# Kilonovae: nUV/Optical/IR Counterparts of Neutron Star Binary Mergers   with TSO

**Authors:** Brian D. Metzger, Edo Berger, Jonathan Grindlay, Suvi Gezari, Zeljko, Ivezic, Jacob Jencson, Mansi Kasliwal, Alexander Kutyrev, Chelsea Macleod,, Gary Melnick, Bill Purcell, George Rieke, Yue Shen, Nial Tanvir, Michael Wood, Vasey

arXiv: 1903.05736 · 2019-03-15

## TL;DR

This paper discusses the importance of rapid, broad-band electromagnetic follow-up observations of neutron star mergers, emphasizing the role of the proposed TSO telescope in advancing understanding of kilonovae and nucleosynthesis.

## Contribution

It introduces the TSO telescope concept as a key instrument for prompt, high-sensitivity, broad-band follow-up of neutron star merger events in the upcoming decade.

## Key findings

- TSO will provide rapid imaging and spectroscopy in 4 bands from 0.3 to 5 microns.
- TSO spectra will help constrain neutron star structure and nucleosynthesis processes.
- The paper highlights the need for coordinated multi-wavelength follow-up for gravitational wave events.

## Abstract

With the epochal first detection of gravitational waves from a binary neutron star (NS) merger with the GW170817 event, and its direct confirmation that NS-NS mergers are significant sources of the of the r-process nucleosynthesis of heavy elements, an immense new arena for prompt EM (X-rays through IR and radio) studies of fundamental physics has been opened.
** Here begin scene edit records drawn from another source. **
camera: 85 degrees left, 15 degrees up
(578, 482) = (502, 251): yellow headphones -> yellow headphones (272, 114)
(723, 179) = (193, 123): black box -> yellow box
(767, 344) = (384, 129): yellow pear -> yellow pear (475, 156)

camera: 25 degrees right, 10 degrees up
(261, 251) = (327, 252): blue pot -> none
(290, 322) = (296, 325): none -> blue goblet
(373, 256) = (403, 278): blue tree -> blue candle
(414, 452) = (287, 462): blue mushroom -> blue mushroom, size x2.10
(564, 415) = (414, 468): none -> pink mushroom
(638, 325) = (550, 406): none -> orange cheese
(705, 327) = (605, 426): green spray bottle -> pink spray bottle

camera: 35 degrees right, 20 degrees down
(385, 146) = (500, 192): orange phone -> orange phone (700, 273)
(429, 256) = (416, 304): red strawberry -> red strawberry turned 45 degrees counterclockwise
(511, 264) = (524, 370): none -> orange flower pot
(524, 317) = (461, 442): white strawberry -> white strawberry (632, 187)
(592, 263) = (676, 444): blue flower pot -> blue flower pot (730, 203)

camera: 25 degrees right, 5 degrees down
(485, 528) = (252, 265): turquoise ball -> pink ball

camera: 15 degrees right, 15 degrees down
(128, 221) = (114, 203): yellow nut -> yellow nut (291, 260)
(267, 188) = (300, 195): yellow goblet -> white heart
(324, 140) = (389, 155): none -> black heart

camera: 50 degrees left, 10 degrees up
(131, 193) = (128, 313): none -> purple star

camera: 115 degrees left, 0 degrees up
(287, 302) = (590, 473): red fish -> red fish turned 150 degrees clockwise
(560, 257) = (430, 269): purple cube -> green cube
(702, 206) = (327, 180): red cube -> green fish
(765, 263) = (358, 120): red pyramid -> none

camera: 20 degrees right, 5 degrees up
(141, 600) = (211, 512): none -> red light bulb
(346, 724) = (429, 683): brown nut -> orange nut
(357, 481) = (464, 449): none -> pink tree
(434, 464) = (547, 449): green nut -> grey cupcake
Over the next decade, GW observatories will expand in scale and sensitivity so the need for facilities that can provide prompt, high sensitivity, broad-band EM followup becomes more urgent. NS-NS or NS-black hole (BH) mergers will be instantly recognized (and announced) by the LIGO-international collaboration. LSST will be a prime resource for rapid tiling of what will usually be large (~10-100 degree squared) error boxes. X-ray through IR Telescopes in space with (nearly) full-sky access that can rapidly image and tile are crucial for providing the earliest imaging and spectroscopic studies of the kilonova emission immediately following NS-NS mergers. The Time-domain Spectroscopic Observatory (TSO) is a proposed Probe-class 1.3 m telescope at L2, with imaging and spectroscopy (R = 200, 1800) in 4 bands (0.3 - 5 micron) and rapid slew capability to 90% of sky. TSO nUV-mid-IR spectra will enable new constraints on NS structure and nucleosynthesis.